On Mon, Dec 2, 2013 at 6:22 AM, Spiros Ioannou <sivann@inaccess.com> wrote:
We are dumping a 4TB postgres database using pg_dump. The source is on a copy-on-write snapshot filesystem, and the target is an external drive.

While the pg_dump is running we get about 4-5MB/sec writes on the filesystem where postgresql data is (iostat), and specifically inside the base/ directory.

Since the only query running on this DB is the COPY initiated from pg_dump which only reads data, who is writing data to postgres datafiles?

It is probably setting "hint bits" on the tuples it is visiting.
 

We need to find a way to make postgres stop writing because the source copy-on-write filesystem gets filled up before the dump is finished.

Vacuum the system before taking the snapshot. 

Postgresql version is 8.4, vacuum is not running (autovacuum = off), OS is debian 6.

Since autovacuum is off, what are you doing about vacuuming?

Cheers,

Jeff
Hi Jeff,
autovacuum is off on the DB running on the filesystem snapshot.
What "hint bits" do you suppose it is setting? It's running only one COPY command for days. Do you have any suggestions to make it more "read only" ?


On 2 December 2013 18:14, Jeff Janes <jeff.janes@gmail.com> wrote:
On Mon, Dec 2, 2013 at 6:22 AM, Spiros Ioannou <sivann@inaccess.com> wrote:
We are dumping a 4TB postgres database using pg_dump. The source is on a copy-on-write snapshot filesystem, and the target is an external drive.

While the pg_dump is running we get about 4-5MB/sec writes on the filesystem where postgresql data is (iostat), and specifically inside the base/ directory.

Since the only query running on this DB is the COPY initiated from pg_dump which only reads data, who is writing data to postgres datafiles?

It is probably setting "hint bits" on the tuples it is visiting.
 

We need to find a way to make postgres stop writing because the source copy-on-write filesystem gets filled up before the dump is finished.

Vacuum the system before taking the snapshot. 

Postgresql version is 8.4, vacuum is not running (autovacuum = off), OS is debian 6.

Since autovacuum is off, what are you doing about vacuuming?

Cheers,

Jeff

On Tue, Dec 10, 2013 at 12:43 AM, Spiros Ioannou <sivann@inaccess.com> wrote:
Hi Jeff,
autovacuum is off on the DB running on the filesystem snapshot.


Which probably makes sense on the snapshot, but is it also off on the pre-snapshot database?
 
What "hint bits" do you suppose it is setting? It's running only one COPY command for days. Do you have any suggestions to make it more "read only" ?
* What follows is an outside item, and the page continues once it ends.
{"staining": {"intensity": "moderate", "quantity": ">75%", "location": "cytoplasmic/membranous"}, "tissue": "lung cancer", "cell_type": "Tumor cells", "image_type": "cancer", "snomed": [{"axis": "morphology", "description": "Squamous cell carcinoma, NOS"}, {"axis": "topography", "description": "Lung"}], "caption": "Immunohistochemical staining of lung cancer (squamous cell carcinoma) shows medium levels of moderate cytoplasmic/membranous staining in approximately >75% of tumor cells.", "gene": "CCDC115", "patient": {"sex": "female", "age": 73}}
When a query sees a tuple that is still listed as part of an open transaction, it needs to figure out whether that transaction has now completed, and if so whether it committed or aborted.  This can be quite a bit of work to do, so once complete it sets a hint bit locally to that tuple, so that the next visitor doesn't have to repeat the work.  I don't believe that there is any way to turn this off, unless you want to run your own custom build of PostgreSQL.

Cheers,

Jeff
- autovacuum is not off in the pre-snapshot (production) database. It auto-runs every 2 weeks to avoid transaction ID wraparound.
- I tried modifying pgdump to have a more relaxed transaction isolation (READ UNCOMMITTED) instead of the default (serializable) but this didn't help.
thanks for the info.




On 10 December 2013 21:13, Jeff Janes <jeff.janes@gmail.com> wrote:
On Tue, Dec 10, 2013 at 12:43 AM, Spiros Ioannou <sivann@inaccess.com> wrote:
Hi Jeff,
autovacuum is off on the DB running on the filesystem snapshot.


Which probably makes sense on the snapshot, but is it also off on the pre-snapshot database?
 
What "hint bits" do you suppose it is setting? It's running only one COPY command for days. Do you have any suggestions to make it more "read only" ?
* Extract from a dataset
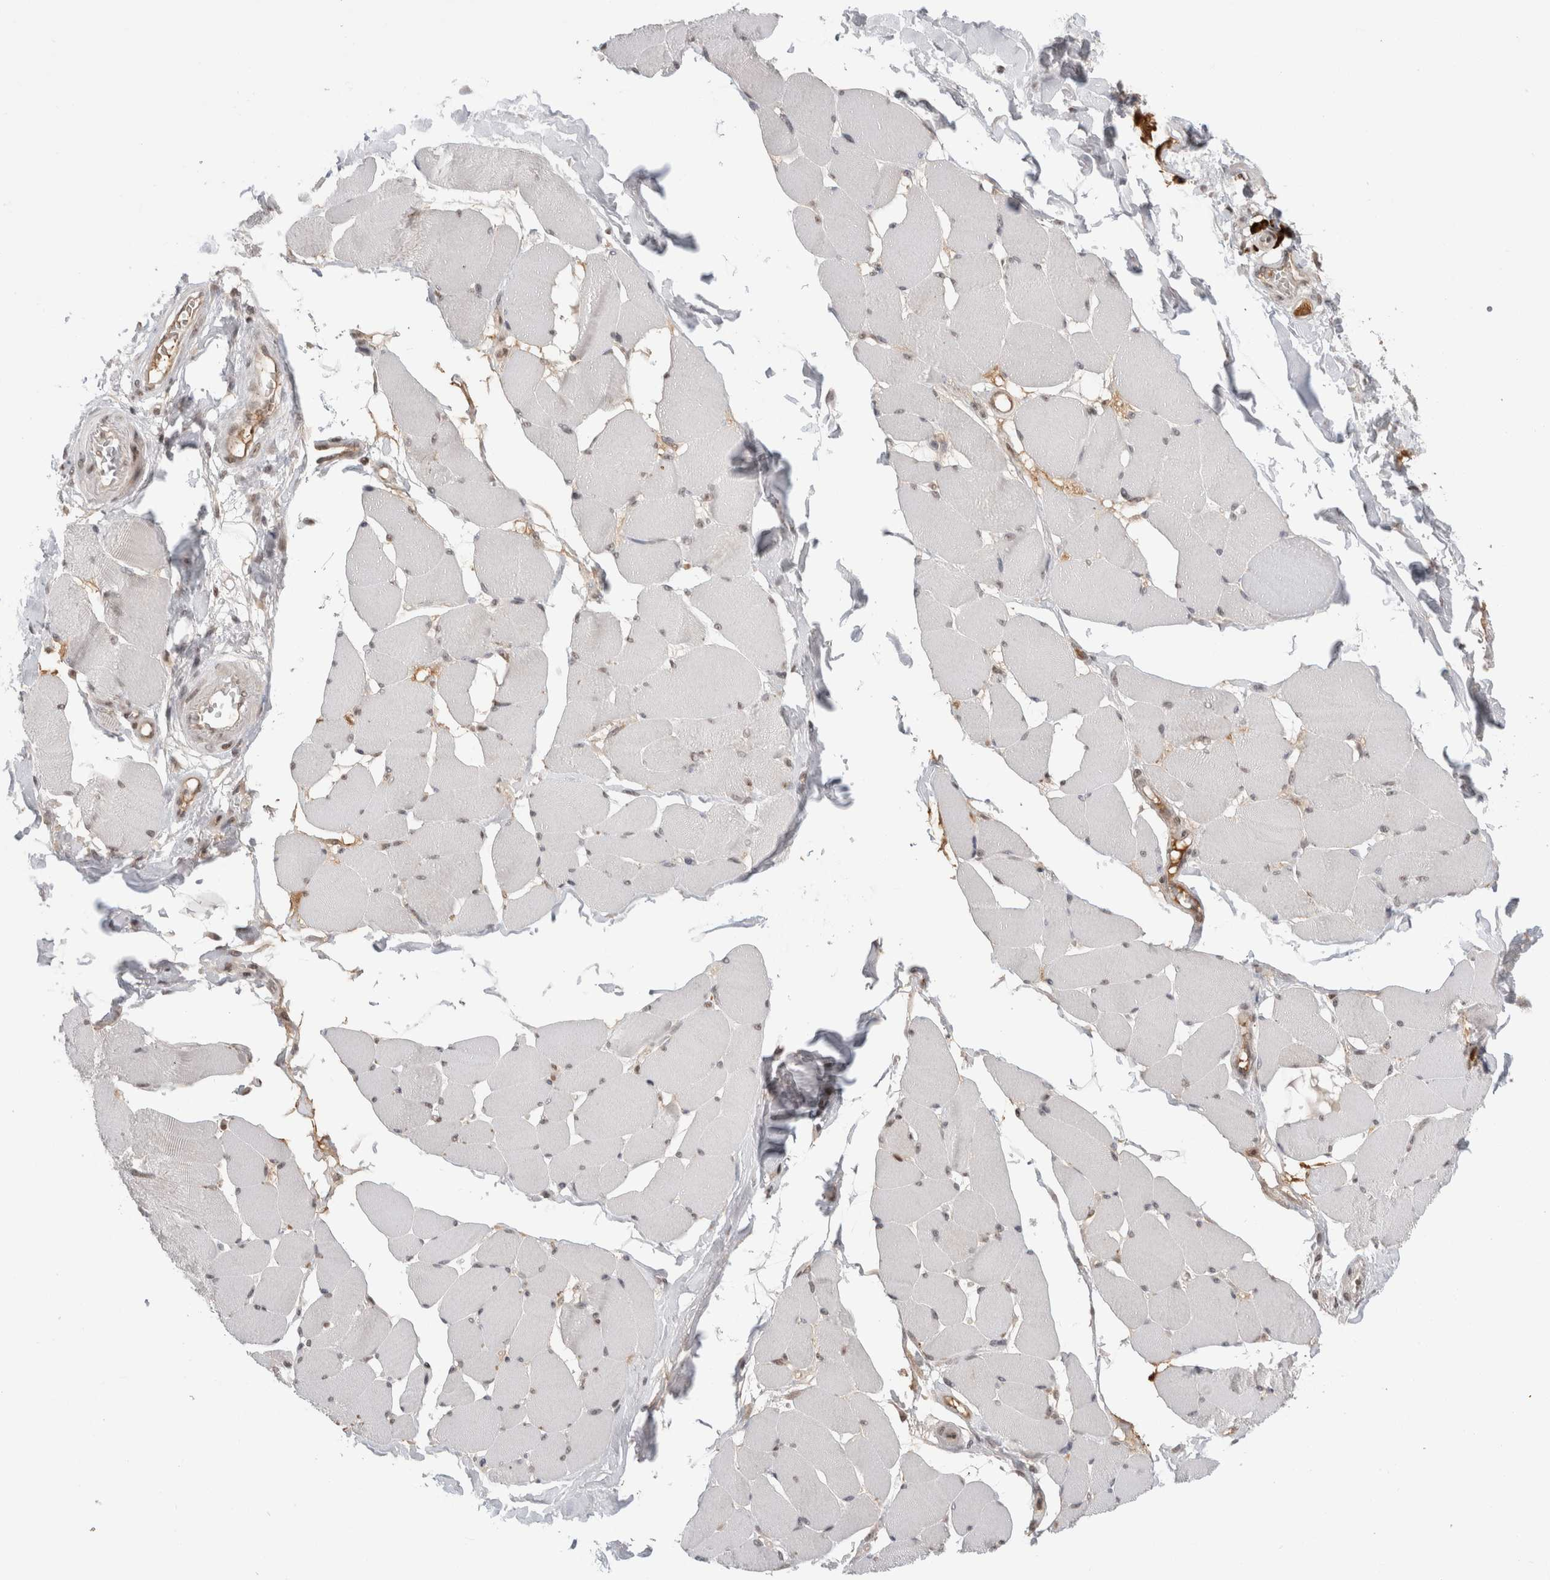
{"staining": {"intensity": "negative", "quantity": "none", "location": "none"}, "tissue": "skeletal muscle", "cell_type": "Myocytes", "image_type": "normal", "snomed": [{"axis": "morphology", "description": "Normal tissue, NOS"}, {"axis": "topography", "description": "Skin"}, {"axis": "topography", "description": "Skeletal muscle"}], "caption": "This is a histopathology image of immunohistochemistry (IHC) staining of normal skeletal muscle, which shows no staining in myocytes. Brightfield microscopy of immunohistochemistry (IHC) stained with DAB (3,3'-diaminobenzidine) (brown) and hematoxylin (blue), captured at high magnification.", "gene": "ZNF24", "patient": {"sex": "male", "age": 83}}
When a query sees a tuple that is still listed as part of an open transaction, it needs to figure out whether that transaction has now completed, and if so whether it committed or aborted.  This can be quite a bit of work to do, so once complete it sets a hint bit locally to that tuple, so that the next visitor doesn't have to repeat the work.  I don't believe that there is any way to turn this off, unless you want to run your own custom build of PostgreSQL.

Cheers,

Jeff